Is it really real cooking or is it just entertainment? Watching most of these “culinary whizz kids” at work is sometimes a bit of a bluff and not as simple as it seems to be…why? because it is TV after all and as such it is perfectly choreographed, items prepared in advance, selected so that the “chef” can show off his/her knife skills chopping an onion without miraculously ever shedding a tear or make food glisten and glow with fantastic camera work and subtle sound effects which has absolutely nothing to do with taste.
A make-believe scenario because it not only doesn’t take place in real time it is magically condensed into the allotted time slot and in between commercials. And when a show is pre-taped, all sorts of frightful blunders can be intriguingly made to vanish. Let’s be honest in the real world dishes burn sometimes, or get overcooked, or look like something closer to “road kill. Mistakes happen even in the best of restaurant kitchens and the chefs just do these over. On TV, chefs rarely give you a sense of what really goes on.
Gone are the days of those real life food heroes. Julia Child probable started it all off and she famously was quoted as saying “The grand thing about cooking is you can eat your mistakes”
Who can remember Graham Kerr the “Galloping Gourmet” and the wonderfully flamboyant Keith Floyd? Both real foodies after my own heart…pissed drunken most of the time. This was real live TV so I guess you needed a few drinks to keep your hand steady
Apart from being popularistic though, what do these shows they tell us about social trends?
A few facts:
A large percentage of adults enjoy social cooking at home and do it frequently. Eight out of 10 of these adults watch cooking shows regularly, according to a recent poll.
Specific sectors of the population are more likely to watch cooking shows. More than half of the Baby Boomers ( aged 46-64) surveyed watch cooking shows very often, compared to more than half of Echo Boomers (aged 18-33) who say they seldom watch these shows.
Even though a great many of the TV chefs are men, as are many of the world’s great chefs and statistically as home cooks men love to cook more than women it surprising to note that according to the same poll women are more likely to watch cooking shows then men.

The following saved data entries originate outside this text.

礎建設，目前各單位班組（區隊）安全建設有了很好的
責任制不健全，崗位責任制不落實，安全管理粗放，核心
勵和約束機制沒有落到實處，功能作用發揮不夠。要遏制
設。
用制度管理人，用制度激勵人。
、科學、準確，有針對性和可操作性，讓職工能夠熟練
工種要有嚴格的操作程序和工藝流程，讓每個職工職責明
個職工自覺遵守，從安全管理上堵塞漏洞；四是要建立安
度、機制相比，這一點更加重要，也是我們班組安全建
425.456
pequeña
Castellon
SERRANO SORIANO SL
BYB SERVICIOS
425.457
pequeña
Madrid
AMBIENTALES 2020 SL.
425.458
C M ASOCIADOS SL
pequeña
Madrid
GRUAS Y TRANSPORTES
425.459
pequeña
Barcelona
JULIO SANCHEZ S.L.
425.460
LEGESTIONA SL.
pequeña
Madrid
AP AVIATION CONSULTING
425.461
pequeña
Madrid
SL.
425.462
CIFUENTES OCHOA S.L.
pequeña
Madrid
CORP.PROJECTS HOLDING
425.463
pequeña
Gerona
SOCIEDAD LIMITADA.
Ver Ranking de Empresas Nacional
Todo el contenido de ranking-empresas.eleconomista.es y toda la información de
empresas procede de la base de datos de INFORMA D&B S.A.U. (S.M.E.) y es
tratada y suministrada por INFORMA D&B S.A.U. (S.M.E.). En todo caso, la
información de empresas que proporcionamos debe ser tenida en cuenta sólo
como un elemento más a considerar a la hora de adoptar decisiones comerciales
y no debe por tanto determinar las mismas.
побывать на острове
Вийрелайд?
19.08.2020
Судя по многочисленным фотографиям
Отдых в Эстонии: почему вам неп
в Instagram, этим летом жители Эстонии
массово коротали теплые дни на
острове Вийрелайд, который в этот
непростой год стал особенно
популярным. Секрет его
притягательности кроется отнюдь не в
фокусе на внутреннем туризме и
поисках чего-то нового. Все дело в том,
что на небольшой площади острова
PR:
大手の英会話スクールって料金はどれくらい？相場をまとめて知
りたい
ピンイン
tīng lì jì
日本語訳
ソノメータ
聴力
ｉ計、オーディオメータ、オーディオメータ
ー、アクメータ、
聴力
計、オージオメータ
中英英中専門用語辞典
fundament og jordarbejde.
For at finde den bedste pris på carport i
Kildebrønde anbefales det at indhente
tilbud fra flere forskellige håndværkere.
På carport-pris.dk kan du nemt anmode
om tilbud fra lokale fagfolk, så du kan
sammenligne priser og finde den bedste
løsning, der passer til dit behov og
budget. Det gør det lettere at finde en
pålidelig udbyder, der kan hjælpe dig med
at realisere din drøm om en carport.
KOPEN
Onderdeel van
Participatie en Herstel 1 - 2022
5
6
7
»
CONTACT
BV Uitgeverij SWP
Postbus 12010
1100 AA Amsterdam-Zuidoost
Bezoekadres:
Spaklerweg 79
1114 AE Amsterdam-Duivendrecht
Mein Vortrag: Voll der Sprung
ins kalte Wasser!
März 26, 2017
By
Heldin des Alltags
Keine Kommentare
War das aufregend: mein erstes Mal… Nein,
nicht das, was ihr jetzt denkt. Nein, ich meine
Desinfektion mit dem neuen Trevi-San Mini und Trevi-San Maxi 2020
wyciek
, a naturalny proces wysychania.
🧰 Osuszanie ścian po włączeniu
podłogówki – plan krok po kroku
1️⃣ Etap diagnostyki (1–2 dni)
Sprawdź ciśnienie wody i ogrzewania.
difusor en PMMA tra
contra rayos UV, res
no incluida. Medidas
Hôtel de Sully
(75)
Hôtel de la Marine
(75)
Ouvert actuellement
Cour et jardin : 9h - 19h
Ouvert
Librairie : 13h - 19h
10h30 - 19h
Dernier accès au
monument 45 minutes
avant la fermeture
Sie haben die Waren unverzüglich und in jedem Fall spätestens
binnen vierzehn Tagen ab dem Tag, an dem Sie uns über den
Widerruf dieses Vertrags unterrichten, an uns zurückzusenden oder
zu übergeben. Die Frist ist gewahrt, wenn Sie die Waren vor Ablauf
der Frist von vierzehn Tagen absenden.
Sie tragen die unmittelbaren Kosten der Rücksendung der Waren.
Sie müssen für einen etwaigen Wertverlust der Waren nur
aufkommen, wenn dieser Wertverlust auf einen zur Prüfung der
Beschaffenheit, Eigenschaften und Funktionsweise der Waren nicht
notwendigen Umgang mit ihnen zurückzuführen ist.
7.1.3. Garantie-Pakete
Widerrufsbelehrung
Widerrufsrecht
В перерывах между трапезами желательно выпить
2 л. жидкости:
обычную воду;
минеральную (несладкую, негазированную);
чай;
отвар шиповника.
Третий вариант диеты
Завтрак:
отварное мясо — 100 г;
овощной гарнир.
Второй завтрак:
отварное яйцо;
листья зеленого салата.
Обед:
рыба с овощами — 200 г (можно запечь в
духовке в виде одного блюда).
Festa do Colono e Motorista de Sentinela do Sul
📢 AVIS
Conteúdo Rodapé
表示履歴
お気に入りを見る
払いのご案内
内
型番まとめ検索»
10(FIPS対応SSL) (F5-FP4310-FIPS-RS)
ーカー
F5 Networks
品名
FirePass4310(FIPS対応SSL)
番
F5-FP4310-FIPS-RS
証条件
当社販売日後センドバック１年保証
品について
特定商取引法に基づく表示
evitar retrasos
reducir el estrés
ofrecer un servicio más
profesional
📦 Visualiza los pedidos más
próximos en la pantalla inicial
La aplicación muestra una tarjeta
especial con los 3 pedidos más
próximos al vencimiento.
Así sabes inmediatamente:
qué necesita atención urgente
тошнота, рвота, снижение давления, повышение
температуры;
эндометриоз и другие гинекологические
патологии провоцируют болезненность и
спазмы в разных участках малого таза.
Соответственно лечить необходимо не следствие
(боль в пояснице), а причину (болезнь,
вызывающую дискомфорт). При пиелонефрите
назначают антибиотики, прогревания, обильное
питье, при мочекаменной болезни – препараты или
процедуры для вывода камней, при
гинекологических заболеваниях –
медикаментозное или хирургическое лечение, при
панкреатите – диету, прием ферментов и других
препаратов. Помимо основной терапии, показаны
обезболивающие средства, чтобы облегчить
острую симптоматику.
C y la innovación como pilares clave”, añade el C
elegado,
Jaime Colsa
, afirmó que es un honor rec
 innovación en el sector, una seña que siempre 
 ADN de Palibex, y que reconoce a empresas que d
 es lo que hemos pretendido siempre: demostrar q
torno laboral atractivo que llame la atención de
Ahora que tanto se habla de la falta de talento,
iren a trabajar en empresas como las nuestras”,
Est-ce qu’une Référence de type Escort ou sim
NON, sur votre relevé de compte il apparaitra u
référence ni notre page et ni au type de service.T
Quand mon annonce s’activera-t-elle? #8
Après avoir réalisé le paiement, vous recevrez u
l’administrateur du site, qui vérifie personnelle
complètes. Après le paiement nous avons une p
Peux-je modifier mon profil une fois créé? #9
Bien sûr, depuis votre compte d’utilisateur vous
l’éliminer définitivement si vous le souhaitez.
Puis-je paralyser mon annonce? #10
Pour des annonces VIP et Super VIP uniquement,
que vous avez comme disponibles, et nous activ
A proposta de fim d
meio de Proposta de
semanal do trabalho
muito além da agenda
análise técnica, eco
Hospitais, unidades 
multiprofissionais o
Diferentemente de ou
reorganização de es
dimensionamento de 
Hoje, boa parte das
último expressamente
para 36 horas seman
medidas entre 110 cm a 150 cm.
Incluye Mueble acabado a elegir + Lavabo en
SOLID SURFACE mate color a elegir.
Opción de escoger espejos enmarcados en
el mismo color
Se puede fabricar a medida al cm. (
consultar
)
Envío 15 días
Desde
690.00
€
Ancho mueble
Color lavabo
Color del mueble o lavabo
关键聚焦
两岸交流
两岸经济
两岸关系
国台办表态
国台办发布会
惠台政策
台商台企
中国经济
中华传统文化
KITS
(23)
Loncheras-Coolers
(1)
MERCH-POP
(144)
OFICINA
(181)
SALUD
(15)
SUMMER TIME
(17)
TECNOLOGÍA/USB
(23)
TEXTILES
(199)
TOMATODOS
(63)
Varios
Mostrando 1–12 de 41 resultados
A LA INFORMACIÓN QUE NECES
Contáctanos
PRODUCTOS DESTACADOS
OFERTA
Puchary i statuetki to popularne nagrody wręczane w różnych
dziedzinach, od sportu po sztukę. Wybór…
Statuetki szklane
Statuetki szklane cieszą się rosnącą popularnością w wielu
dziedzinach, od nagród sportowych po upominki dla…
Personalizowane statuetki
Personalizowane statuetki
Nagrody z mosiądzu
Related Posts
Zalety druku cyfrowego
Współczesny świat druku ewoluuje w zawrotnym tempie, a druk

At the present time there are more or less 7000 cooking shows on television around the world. In other words you are more apt to see a cooking show of some sort whenever you turn on the television than you will see a sports or news show. Somebody will be farting around and self-importantly setting some type of food onto a plate and declaring themselves to be oh so high and mighty. I have pondered on this anomaly about TV cooking shows during the commercials and yes I suppose they do make people more aware that different, often better types of food exist. In any case I enjoy them, even the most annoying of them but I must admit that they are beginning to all get a little the same. I might make a move to the E Channel next!